Solo hay una constante: cualquier referencia a una de las grandes comedias del final del siglo XX pasará irremediablemente por su trío protagonista, que diseccionó la personalidad del hombre blanco occidental antes de que Pixar repitiera fórmula con los niños millennials. Y es que el Nota, Walter y Donny se combinan como el vodka, el licor de café y la leche que dan forma a un ruso blanco, aportando a la mezcla un corazón pacífico, pero acomodado; vísceras llenas de bilis y paranoia; y, finalmente, la ternura que siempre despiertan los grandes complejos. Alrededor de ellos tres, juntos casi hasta el final, una de las historias más rocambolescas e hilarantes jamás ambientadas en «Los Ángeles, a la que la llaman la ciudad de los ángeles».

Algunos recordarán el fantástico plan de Walter, en cuya sencillez radicaba su belleza; otros, el tragicómico esparcido de las cenizas del bueno Donny; algunos más la no demasiado amistosa charla del Nota con el jefe de policía «fascista» de Malibú. Al fin y al cabo, todos pasamos por una fase en la que no podemos dejar de admirar, una tras otra, las grandes estridencias de El gran Lebowski. Sin embargo, con el paso del tiempo, personalmente empecé a apreciar sobre todo el surrealismo de los valles que comunican los sketches de la película.

Uno de ellos conforma, en mi opinión, la escena que define al Nota y su maravillosa película. Esa en la que se bebe un caucasiano en el interior de una limusina, ataviado con unas chanclas de río y un bañador. No pasa por un buen momento, el bueno de Jeff, porque para entonces ya ha perdido un millón de dólares, además de su alfombra; a pesar de ello, solo le hacen falta una copa, el buen humor de un chófer y un chiste (ese maldito chiste del que solo escuchamos el final) para animarse.

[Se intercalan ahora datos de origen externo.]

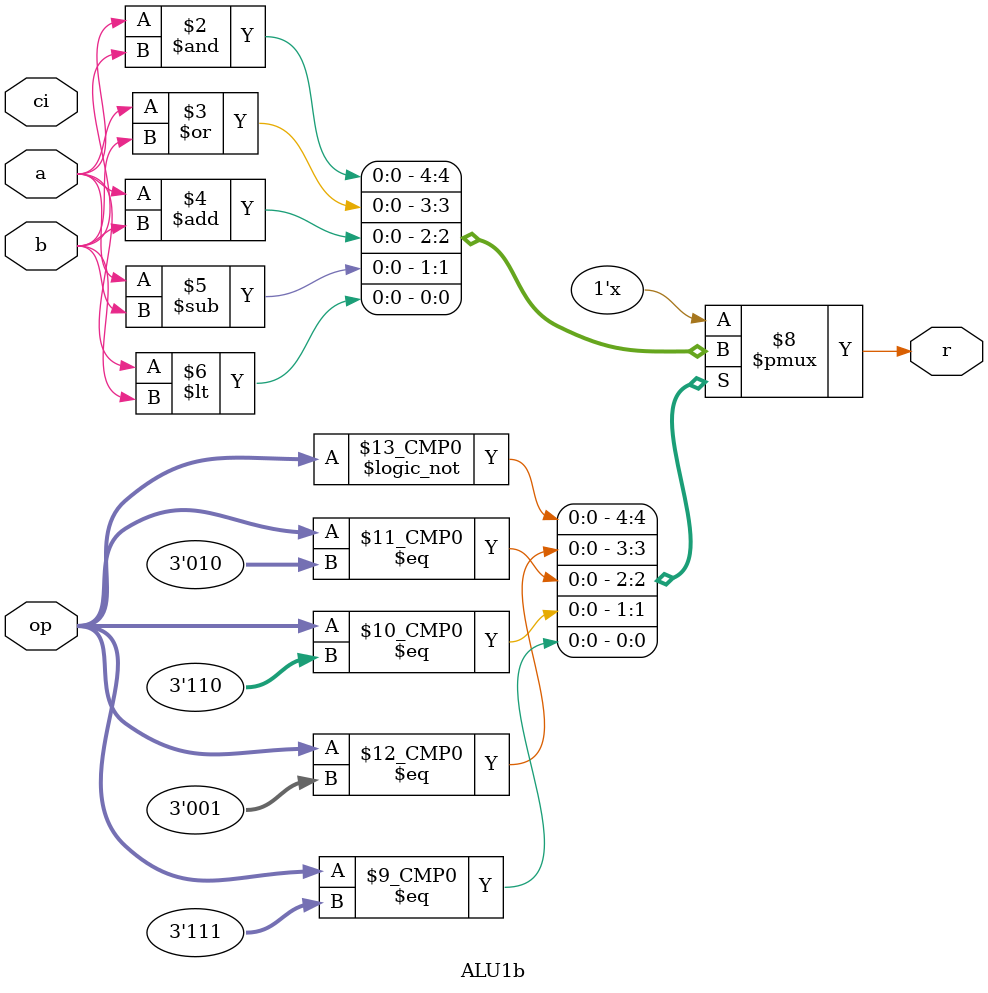
<source format=v>
`timescale 1ns / 1ps
module ALU1b(a,b,ci,op,r);
	input a;
	input b;
	input ci;
	input [2:0] op;
	output reg r;
	initial begin
		case(op)
			3'b000: r=a&b;//and
			3'b001: r=a|b;//or
			3'b010: r=a+b;//add
			3'b110: r=a-b;//subtract
			3'b111: r=a<b;//set less than
			default: $display("fail");//remove later
		endcase
	end
endmodule

</source>
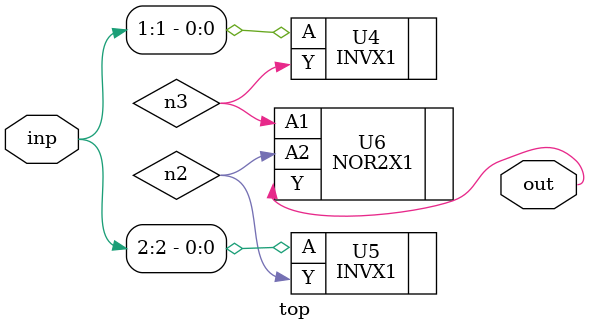
<source format=sv>


module top ( inp, out );
  input [2:0] inp;
  output out;
  wire   n2, n3;

  INVX1 U4 ( .A(inp[1]), .Y(n3) );
  INVX1 U5 ( .A(inp[2]), .Y(n2) );
  NOR2X1 U6 ( .A1(n3), .A2(n2), .Y(out) );
endmodule


</source>
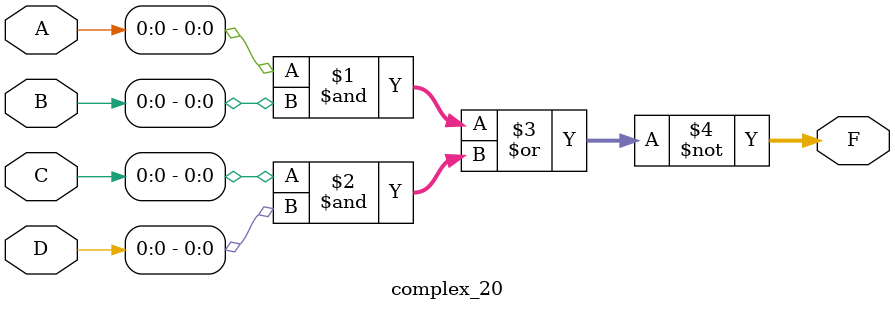
<source format=v>
module complex_20( 
    input wire [7:0] A, 
    input wire [7:0] B, 
    input wire [7:0] C, 
    input wire [7:0] D,
    output wire [7:0] F
  );
    assign F = ~((A[0] & B[0]) | (C[0] & D[0])); 
endmodule

</source>
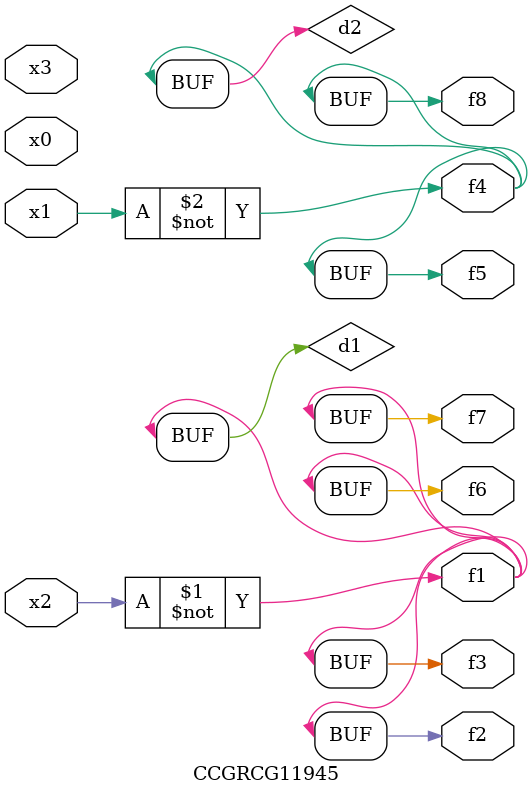
<source format=v>
module CCGRCG11945(
	input x0, x1, x2, x3,
	output f1, f2, f3, f4, f5, f6, f7, f8
);

	wire d1, d2;

	xnor (d1, x2);
	not (d2, x1);
	assign f1 = d1;
	assign f2 = d1;
	assign f3 = d1;
	assign f4 = d2;
	assign f5 = d2;
	assign f6 = d1;
	assign f7 = d1;
	assign f8 = d2;
endmodule

</source>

De puta madre. Un instante antes el Nota estaba hecho una mierda, pero de repente recuerda que no merece la pena agobiarse. Y no sé a ustedes, pero a mí, verdaderamente, me reconforta saber que el Nota está por ahí tomándoselo con calma por todos nosotros, pecadores. Así que gracias, hermanos Coen, por haber creado una de mis películas favoritas.